Publication year - 2017
Publication title -
chemistry – a european journal
Language(s) - English
Resource type - Journals
SCImago Journal Rank - 1.687
H-Index - 242
eISSN - 1521-3765
pISSN - 0947-6539
DOI - 10.1002/chem.201703798
Subject(s) - chemistry , borane , pyridine , intramolecular force , silane , medicinal chemistry , carbon monoxide , bond cleavage , adduct , transition metal , aryl , triple bond , reactivity (psychology) , deoxygenation , photochemistry , double bond , stereochemistry , polymer chemistry , organic chemistry , catalysis , medicine , alkyl , alternative medicine , pathology
Tertiary silane 1 H , 2‐[(diphenylsilyl)methyl]‐6‐methylpyridine, reacts with tris(pentafluorophenyl)borane (BCF) to form the intramolecular pyridine‐stabilized silylium 1 + ‐HBCF . The corresponding 2‐[(diphenylsilyl)methyl]pyridine, lacking the methyl‐group on the pyridine ring, forms classic N(py)→B adduct 2 H ‐BCF featuring an intact silane Si−H fragment. Complex 1 + ‐HBCF promotes cleavage of the C≡O triple bond in carbon monoxide with double C−C sp2 bond formation, leading to complex 3 featuring a B ‐(diarylmethyl)‐ B ‐aryl‐boryloxysilane fragment.
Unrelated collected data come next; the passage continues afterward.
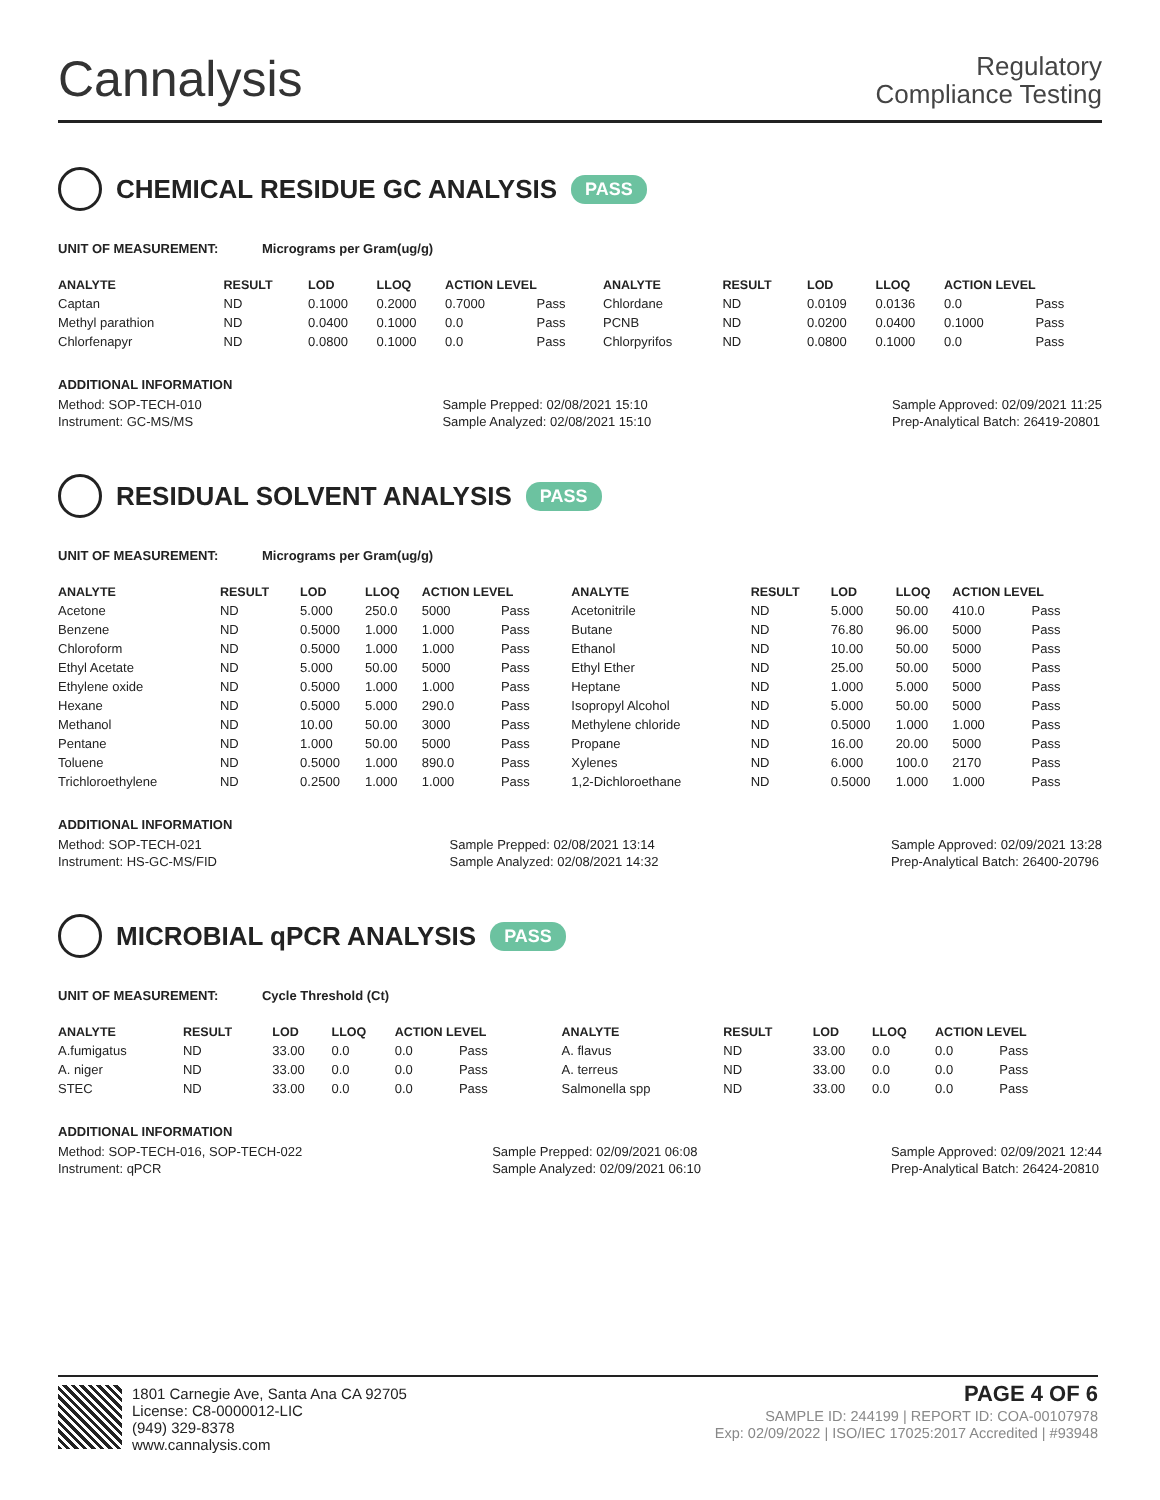Cannalysis
Regulatory
Compliance Testing
CHEMICAL RESIDUE GC ANALYSIS PASS
UNIT OF MEASUREMENT: Micrograms per Gram(ug/g)
| ANALYTE | RESULT | LOD | LLOQ | ACTION LEVEL | | ANALYTE | RESULT | LOD | LLOQ | ACTION LEVEL | |
| --- | --- | --- | --- | --- | --- | --- | --- | --- | --- | --- | --- |
| Captan | ND | 0.1000 | 0.2000 | 0.7000 | Pass | Chlordane | ND | 0.0109 | 0.0136 | 0.0 | Pass |
| Methyl parathion | ND | 0.0400 | 0.1000 | 0.0 | Pass | PCNB | ND | 0.0200 | 0.0400 | 0.1000 | Pass |
| Chlorfenapyr | ND | 0.0800 | 0.1000 | 0.0 | Pass | Chlorpyrifos | ND | 0.0800 | 0.1000 | 0.0 | Pass |
ADDITIONAL INFORMATION
Method: SOP-TECH-010
Instrument: GC-MS/MS
Sample Prepped: 02/08/2021 15:10
Sample Analyzed: 02/08/2021 15:10
Sample Approved: 02/09/2021 11:25
Prep-Analytical Batch: 26419-20801
RESIDUAL SOLVENT ANALYSIS PASS
UNIT OF MEASUREMENT: Micrograms per Gram(ug/g)
| ANALYTE | RESULT | LOD | LLOQ | ACTION LEVEL | | ANALYTE | RESULT | LOD | LLOQ | ACTION LEVEL | |
| --- | --- | --- | --- | --- | --- | --- | --- | --- | --- | --- | --- |
| Acetone | ND | 5.000 | 250.0 | 5000 | Pass | Acetonitrile | ND | 5.000 | 50.00 | 410.0 | Pass |
| Benzene | ND | 0.5000 | 1.000 | 1.000 | Pass | Butane | ND | 76.80 | 96.00 | 5000 | Pass |
| Chloroform | ND | 0.5000 | 1.000 | 1.000 | Pass | Ethanol | ND | 10.00 | 50.00 | 5000 | Pass |
| Ethyl Acetate | ND | 5.000 | 50.00 | 5000 | Pass | Ethyl Ether | ND | 25.00 | 50.00 | 5000 | Pass |
| Ethylene oxide | ND | 0.5000 | 1.000 | 1.000 | Pass | Heptane | ND | 1.000 | 5.000 | 5000 | Pass |
| Hexane | ND | 0.5000 | 5.000 | 290.0 | Pass | Isopropyl Alcohol | ND | 5.000 | 50.00 | 5000 | Pass |
| Methanol | ND | 10.00 | 50.00 | 3000 | Pass | Methylene chloride | ND | 0.5000 | 1.000 | 1.000 | Pass |
| Pentane | ND | 1.000 | 50.00 | 5000 | Pass | Propane | ND | 16.00 | 20.00 | 5000 | Pass |
| Toluene | ND | 0.5000 | 1.000 | 890.0 | Pass | Xylenes | ND | 6.000 | 100.0 | 2170 | Pass |
| Trichloroethylene | ND | 0.2500 | 1.000 | 1.000 | Pass | 1,2-Dichloroethane | ND | 0.5000 | 1.000 | 1.000 | Pass |
ADDITIONAL INFORMATION
Method: SOP-TECH-021
Instrument: HS-GC-MS/FID
Sample Prepped: 02/08/2021 13:14
Sample Analyzed: 02/08/2021 14:32
Sample Approved: 02/09/2021 13:28
Prep-Analytical Batch: 26400-20796
MICROBIAL qPCR ANALYSIS PASS
UNIT OF MEASUREMENT: Cycle Threshold (Ct)
| ANALYTE | RESULT | LOD | LLOQ | ACTION LEVEL | | ANALYTE | RESULT | LOD | LLOQ | ACTION LEVEL | |
| --- | --- | --- | --- | --- | --- | --- | --- | --- | --- | --- | --- |
| A.fumigatus | ND | 33.00 | 0.0 | 0.0 | Pass | A. flavus | ND | 33.00 | 0.0 | 0.0 | Pass |
| A. niger | ND | 33.00 | 0.0 | 0.0 | Pass | A. terreus | ND | 33.00 | 0.0 | 0.0 | Pass |
| STEC | ND | 33.00 | 0.0 | 0.0 | Pass | Salmonella spp | ND | 33.00 | 0.0 | 0.0 | Pass |
ADDITIONAL INFORMATION
Method: SOP-TECH-016, SOP-TECH-022
Instrument: qPCR
Sample Prepped: 02/09/2021 06:08
Sample Analyzed: 02/09/2021 06:10
Sample Approved: 02/09/2021 12:44
Prep-Analytical Batch: 26424-20810
1801 Carnegie Ave, Santa Ana CA 92705
License: C8-0000012-LIC
(949) 329-8378
www.cannalysis.com
PAGE 4 OF 6
SAMPLE ID: 244199 | REPORT ID: COA-00107978
Exp: 02/09/2022 | ISO/IEC 17025:2017 Accredited | #93948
Reaction with pinacol generates bis(pentafluorophenyl)methane 4 as isolable product, proving the transition‐metal‐free deoxygenation of carbon monoxide by this main‐group system. Experimental data and DFT calculations support the existence of an equilibrium between the silylium–hydroborate ion pair and the silane–borane mixture that is responsible for the observed reactivity.